Time window behavior
- Token limits reset after the configured
resetTimeWindowSeconds
- The reset timer starts when the first request is processed
- When a time window expires, both prompt and completion token counters reset to their configured limits
Default throttling response
When whenLimitExceeded
is set to Throttle
, the plugin returns a standard OpenAI-compatible error response:
{
"error": {
"message": "You exceeded your current quota, please check your plan and billing details.",
"type": "insufficient_quota",
"param": null,
"code": "insufficient_quota"
}
}
The response includes:
- HTTP status code:
429 Too Many Requests
retry-after
header with seconds until token limits reset- CORS headers when the original request includes an
Origin
header
Use cases
The LanguageModelRateLimitingPlugin is useful for:
- Testing token-based rate limiting: Simulate how your application behaves when language model providers enforce token quotas
- Development cost simulation: Understand token consumption patterns during development before hitting real API limits
- Resilience testing: Verify that your application properly handles token limit errors and implements appropriate retry logic
- Local LLM testing: Test token limiting scenarios with local language models (like Ollama) that don't enforce their own limits
Example scenarios
Scenario 1: Basic token limiting
{
"languageModelRateLimitingPlugin": {
"promptTokenLimit": 1000,
"completionTokenLimit": 500,
"resetTimeWindowSeconds": 300
}
}
This configuration allows up to 1,000 prompt tokens and 500 completion tokens within a 5-minute window.

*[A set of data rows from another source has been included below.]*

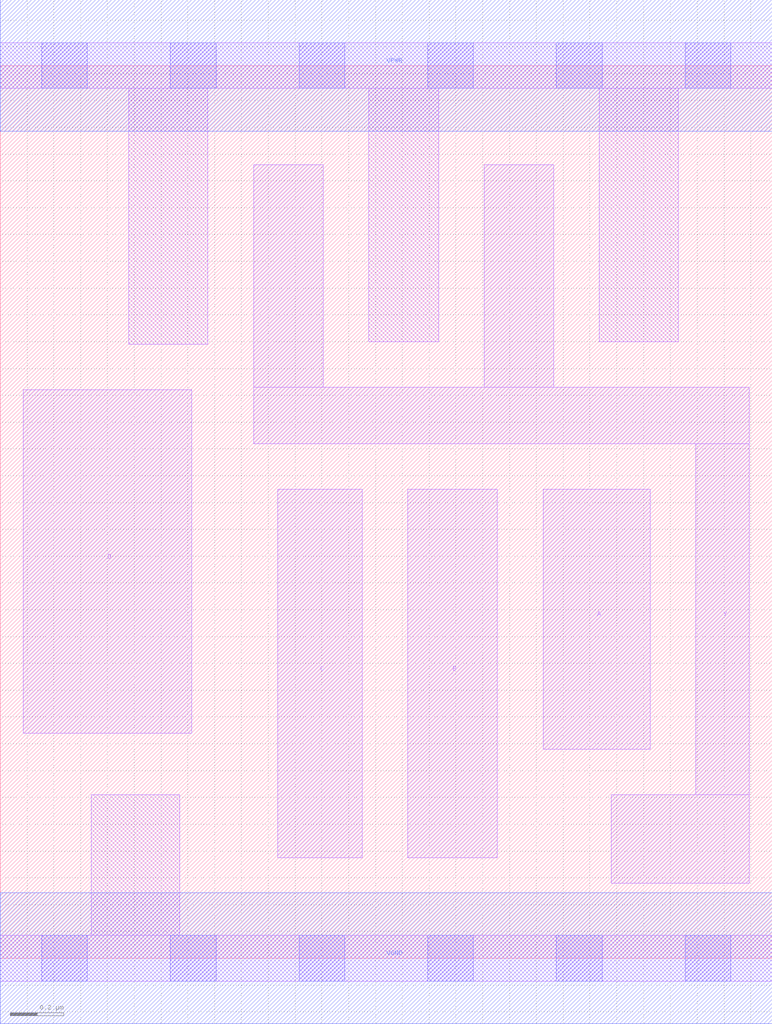
<source format=lef>
# Copyright 2020 The SkyWater PDK Authors
#
# Licensed under the Apache License, Version 2.0 (the "License");
# you may not use this file except in compliance with the License.
# You may obtain a copy of the License at
#
#     https://www.apache.org/licenses/LICENSE-2.0
#
# Unless required by applicable law or agreed to in writing, software
# distributed under the License is distributed on an "AS IS" BASIS,
# WITHOUT WARRANTIES OR CONDITIONS OF ANY KIND, either express or implied.
# See the License for the specific language governing permissions and
# limitations under the License.
#
# SPDX-License-Identifier: Apache-2.0

VERSION 5.7 ;
  NAMESCASESENSITIVE ON ;
  NOWIREEXTENSIONATPIN ON ;
  DIVIDERCHAR "/" ;
  BUSBITCHARS "[]" ;
UNITS
  DATABASE MICRONS 200 ;
END UNITS
MACRO sky130_fd_sc_lp__nand4_0
  CLASS CORE ;
  SOURCE USER ;
  FOREIGN sky130_fd_sc_lp__nand4_0 ;
  ORIGIN  0.000000  0.000000 ;
  SIZE  2.880000 BY  3.330000 ;
  SYMMETRY X Y R90 ;
  SITE unit ;
  PIN A
    ANTENNAGATEAREA  0.159000 ;
    DIRECTION INPUT ;
    USE SIGNAL ;
    PORT
      LAYER li1 ;
        RECT 2.025000 0.780000 2.425000 1.750000 ;
    END
  END A
  PIN B
    ANTENNAGATEAREA  0.159000 ;
    DIRECTION INPUT ;
    USE SIGNAL ;
    PORT
      LAYER li1 ;
        RECT 1.520000 0.375000 1.855000 1.750000 ;
    END
  END B
  PIN C
    ANTENNAGATEAREA  0.159000 ;
    DIRECTION INPUT ;
    USE SIGNAL ;
    PORT
      LAYER li1 ;
        RECT 1.035000 0.375000 1.350000 1.750000 ;
    END
  END C
  PIN D
    ANTENNAGATEAREA  0.159000 ;
    DIRECTION INPUT ;
    USE SIGNAL ;
    PORT
      LAYER li1 ;
        RECT 0.085000 0.840000 0.715000 2.120000 ;
    END
  END D
  PIN Y
    ANTENNADIFFAREA  0.478100 ;
    DIRECTION OUTPUT ;
    USE SIGNAL ;
    PORT
      LAYER li1 ;
        RECT 0.945000 1.920000 2.795000 2.130000 ;
        RECT 0.945000 2.130000 1.205000 2.960000 ;
        RECT 1.805000 2.130000 2.065000 2.960000 ;
        RECT 2.280000 0.280000 2.795000 0.610000 ;
        RECT 2.595000 0.610000 2.795000 1.920000 ;
    END
  END Y
  PIN VGND
    DIRECTION INOUT ;
    USE GROUND ;
    PORT
      LAYER met1 ;
        RECT 0.000000 -0.245000 2.880000 0.245000 ;
    END
  END VGND
  PIN VPWR
    DIRECTION INOUT ;
    USE POWER ;
    PORT
      LAYER met1 ;
        RECT 0.000000 3.085000 2.880000 3.575000 ;
    END
  END VPWR
  OBS
    LAYER li1 ;
      RECT 0.000000 -0.085000 2.880000 0.085000 ;
      RECT 0.000000  3.245000 2.880000 3.415000 ;
      RECT 0.340000  0.085000 0.670000 0.610000 ;
      RECT 0.480000  2.290000 0.775000 3.245000 ;
      RECT 1.375000  2.300000 1.635000 3.245000 ;
      RECT 2.235000  2.300000 2.530000 3.245000 ;
    LAYER mcon ;
      RECT 0.155000 -0.085000 0.325000 0.085000 ;
      RECT 0.155000  3.245000 0.325000 3.415000 ;
      RECT 0.635000 -0.085000 0.805000 0.085000 ;
      RECT 0.635000  3.245000 0.805000 3.415000 ;
      RECT 1.115000 -0.085000 1.285000 0.085000 ;
      RECT 1.115000  3.245000 1.285000 3.415000 ;
      RECT 1.595000 -0.085000 1.765000 0.085000 ;
      RECT 1.595000  3.245000 1.765000 3.415000 ;
      RECT 2.075000 -0.085000 2.245000 0.085000 ;
      RECT 2.075000  3.245000 2.245000 3.415000 ;
      RECT 2.555000 -0.085000 2.725000 0.085000 ;
      RECT 2.555000  3.245000 2.725000 3.415000 ;
  END
END sky130_fd_sc_lp__nand4_0

</source>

Scenario 2: Custom error responses
{
"languageModelRateLimitingPlugin": {
"promptTokenLimit": 2000,
"completionTokenLimit": 1000,
"resetTimeWindowSeconds": 60,
"whenLimitExceeded": "Custom",
"customResponseFile": "custom-token-error.json"
}
}
This configuration uses a custom response file to provide specialized error messages when token limits are exceeded.